Historic house in Tennessee, United States

Clifton Place is an historic plantation mansion located southwest of the city of Columbia, Maury County, Tennessee on the Mt. Pleasant Pike (Columbia highway). Master builder Nathan Vaught started construction in 1838, and the mansion and other buildings were completed in 1839, for Gideon Johnson Pillow (1806-1877) on land inherited from Gideon Pillow.

== History ==
Clifton Place was the first of three mansions built for the Pillow brothers by Vaught. Pillow-Bethel House (Bethel House) was built for Jerome Bonaparte Pillow and Pillow Place (Pillow-Haliday) for Major Granville A. Pillow. The two story mansion had a two-room attic, a two-room basement and a supply cellar. Single story side-wings were added in 1846. There was an office and separated kitchen. Other service buildings such as a smokehouse, carriage house, more than one barn, farm buildings, and slave quarters were built away from the main house.
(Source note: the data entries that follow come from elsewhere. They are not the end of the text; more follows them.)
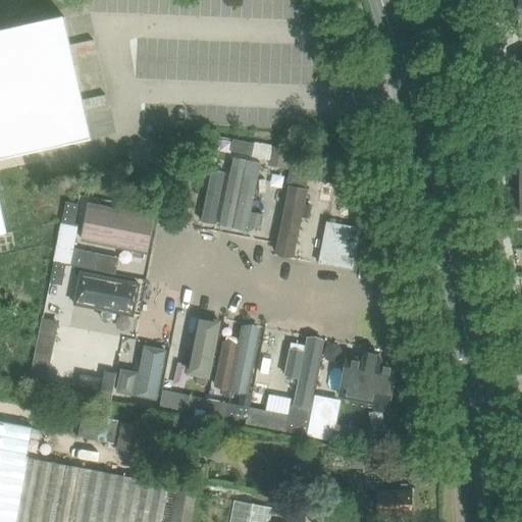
[(0,157),(89,139),(90,139),(90,138),(91,137),(91,136),(90,137),(85,113),(68,42),(63,18),(64,18),(64,17),(62,17),(62,15),(61,16),(0,30),(0,157)]
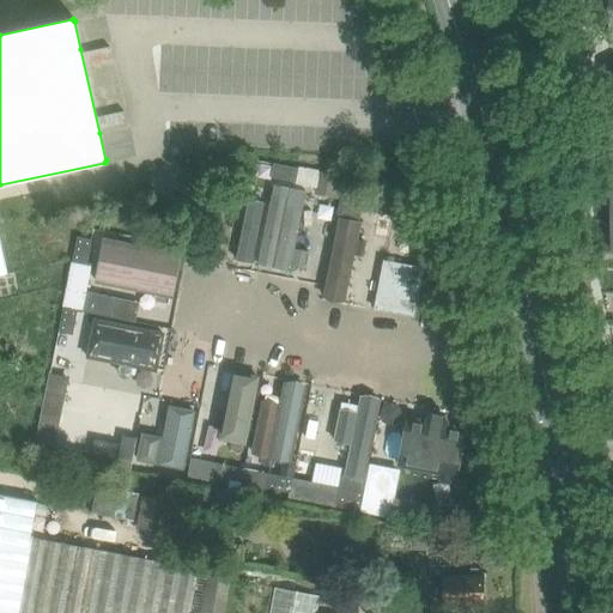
[(298,168),(273,164),(271,177),(296,182),(298,168)]
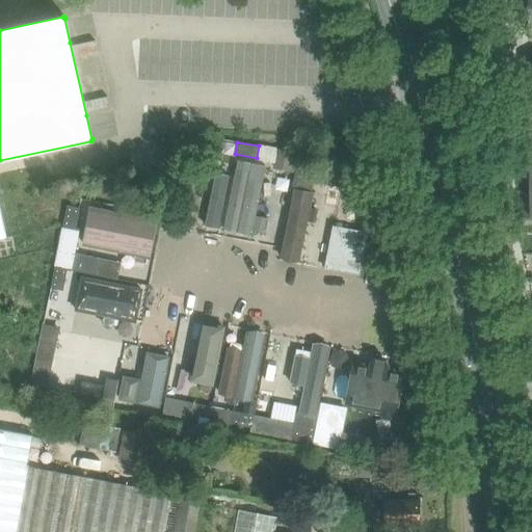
[(317,169),(297,166),(296,166),(294,178),(315,182),(317,169)]
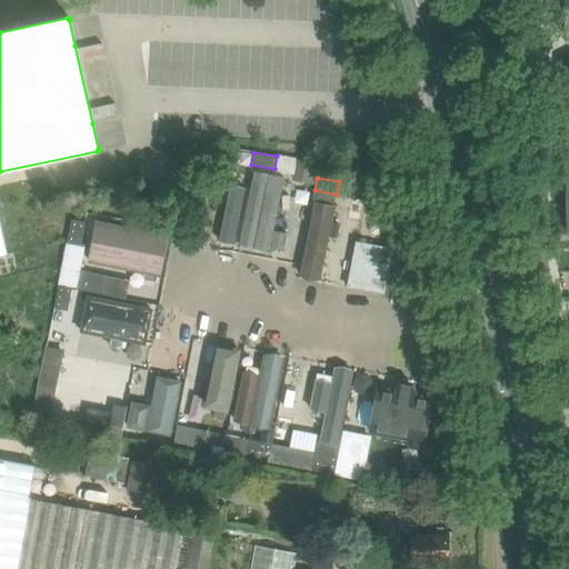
[(368,187),(339,181),(337,195),(351,198),(365,200),(368,187)]
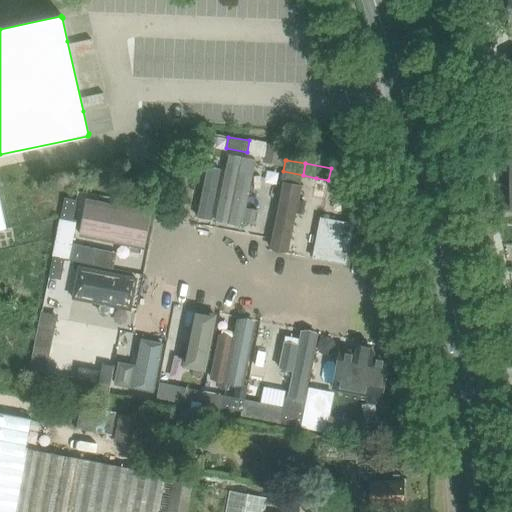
[(238,176),(239,168),(226,165),(215,223),(241,229),(251,178),(238,176)]
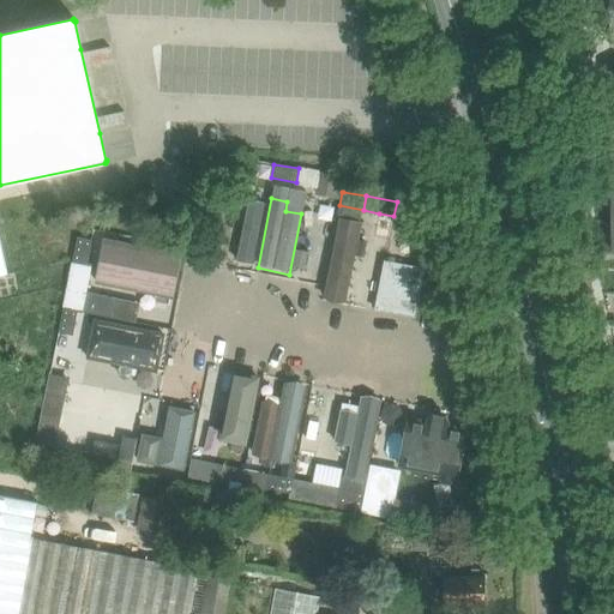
[(247,200),(235,264),(253,268),(265,204),(247,200)]
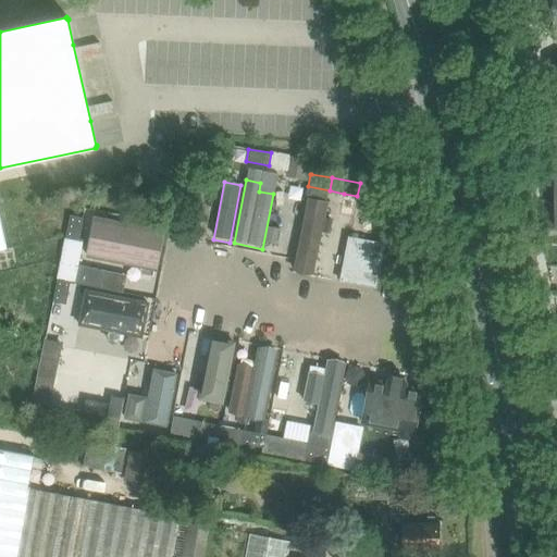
[(0,193),(0,250),(14,247),(0,193)]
In 1852 the roof was raised and a pedimented portico supported by columns was added to the facade.

Son-in-law Melville Williams took over the plantation in 1872, and another relative Colonel J. W. S. Ridley, purchased the property in 1877, and Ridley family members owned the plantation until 1972.

The mansion was placed on the National Register of Historic Places listings in Maury County, Tennessee on July 8, 1970.